Vistra 2020 Shines Spotlight on Threats to Globalisation and Privacy in the Trust and Corporate Services Industry
Contributed by Vistra Group
19 May, 2017
The aftershocks of a series of major world events, including Brexit and the US election result, are threatening the notion of globalisation, unsettling the trust and corporate services sector, a new report from Vistra has found.
Titled 'Vistra 2020: The Uncertainty Principal', the report has highlighted the collective impact of major events involving global geopolitics, technology and regulation. Now in its seventh year, the annual report invited respondents from a wide range of industry segments to share their experiences and views to shine a light on the current state of the industry and its future.

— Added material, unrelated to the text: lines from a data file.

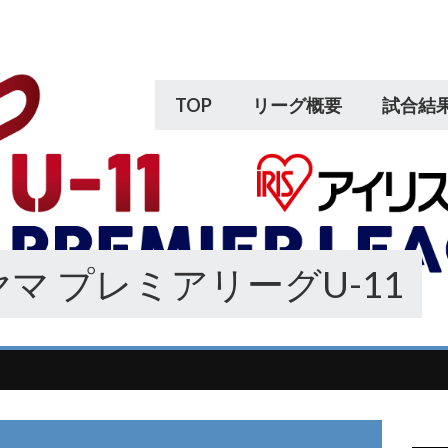
TOP
リーグ概要
試合結
マ プレミアリーグU-11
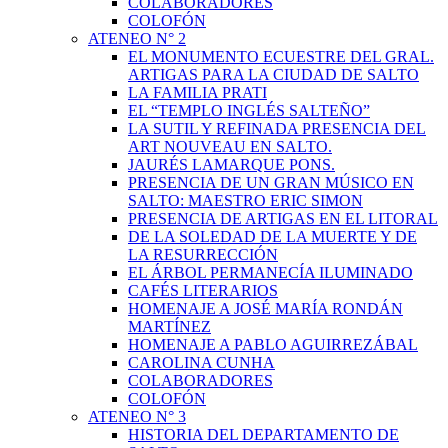
COLABORADORES
COLOFÓN
ATENEO N° 2
EL MONUMENTO ECUESTRE DEL GRAL.
ARTIGAS PARA LA CIUDAD DE SALTO
LA FAMILIA PRATI
EL “TEMPLO INGLÉS SALTEÑO”
LA SUTIL Y REFINADA PRESENCIA DEL
ART NOUVEAU EN SALTO.
JAURÉS LAMARQUE PONS.
PRESENCIA DE UN GRAN MÚSICO EN
SALTO: MAESTRO ERIC SIMON
PRESENCIA DE ARTIGAS EN EL LITORAL
DE LA SOLEDAD DE LA MUERTE Y DE
LA RESURRECCIÓN
EL ÁRBOL PERMANECÍA ILUMINADO
CAFÉS LITERARIOS
HOMENAJE A JOSÉ MARÍA RONDÁN
MARTÍNEZ
HOMENAJE A PABLO AGUIRREZÁBAL
CAROLINA CUNHA
COLABORADORES
COLOFÓN
ATENEO N° 3
HISTORIA DEL DEPARTAMENTO DE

The Vistra 2020 survey had almost 600 respondents, close to double the number of participants from previous years, and from a wider geographical span. Globalisation, privacy and technology, and the uncertainty surrounding these factors, attracted significant attention in the Vistra 2020 report as a result of the major geopolitical, geostrategic and economic shifts the world has recently undergone.
Commenting on the key findings in the Vistra 2020 report, Jonathon Clifton, Group Managing Director of the Company Formation division of Vistra, said: "Significant shifts surrounding the industry have been witnessed globally, causing a feeling of consistency to give way to uncertainty. Globalisation has felt the effects of this considerably and is slightly under threat according to over 70% of respondents."
"Large-scale globalisation dates back to the late 19th century and has underpinned economic growth across the globe since this time. For globalisation to now be under threat inevitably unsettles the trust and corporate services industry, an industry that hinges on cross-border transactions and international supply chains, as well as free trade and investment."
The anti-globalisation sentiment has strengthened with time; the US election, Brexit and the popularity of political figures in Europe such as Geert Wilders and Marine Le Pen are all indicators of a retreat to more closed economies. The anti-globalisation sentiment not only threatens the industry, but could also lead to more regulations hindering cross-border flows.
Clifton added: "The requirement for increased regulation and transparency is sweeping across the industry. Dozens of countries will soon have to follow the Common Reporting Standard with several other regulatory changes already putting downward pressure on the industry. As new regulation is introduced with the intent to create complete transparency in the industry, we all experience an erosion of privacy. This brings into question whether privacy and transparency can co-exist, or must we forgo one to have the other in full force."
While the days when the industry could protect and assure client privacy are long gone, the report observed that privacy is still considered a leading business driver. Despite this, a systematic erosion of privacy in pursuit of tax gains is evolving across jurisdictions globally, and those who have managed to maintain a higher degree of privacy often garner suspicion.
As the regulatory environment becomes more complex, the industry has continued to become increasingly dependent on technology, the Vistra 2020 report found. Speaking on the effects of technology on the industry, Clifton said: "Technology is the dominant driver across all sectors. We experience the benefits of using it to assist with everything from business opportunities to regulation, allowing automatic exchanges of data. However, it is also technology that is now putting privacy at most risk. Close to 60% of respondents think that by 2020 technology will disrupt the industry with innovation that will lower costs and fundamentally change business models.
"The future is looking to be dominated by FinTech, Big Data and robotics. As innovation in automated technology begins to edge its way into the industry, privacy will continue to fade. More people seem to believe that privacy will be further eroded but are less perturbed by its potential impact. Perhaps they see revenue potential in embracing the inevitable and turning it to their advantage as a business driver."
Clifton said: "The industry has entered a new era, virtually unrecognisable from previous periods. Obstacles are presenting themselves, forcing us to look carefully at the advantages of transparency versus privacy whilst also questioning the uncertainty surrounding the future of globalisation. However, there are many other factors that will continue to contribute to the future of the industry, but whatever trends develop; we at Vistra will continue to conduct this research to stay abreast of the market."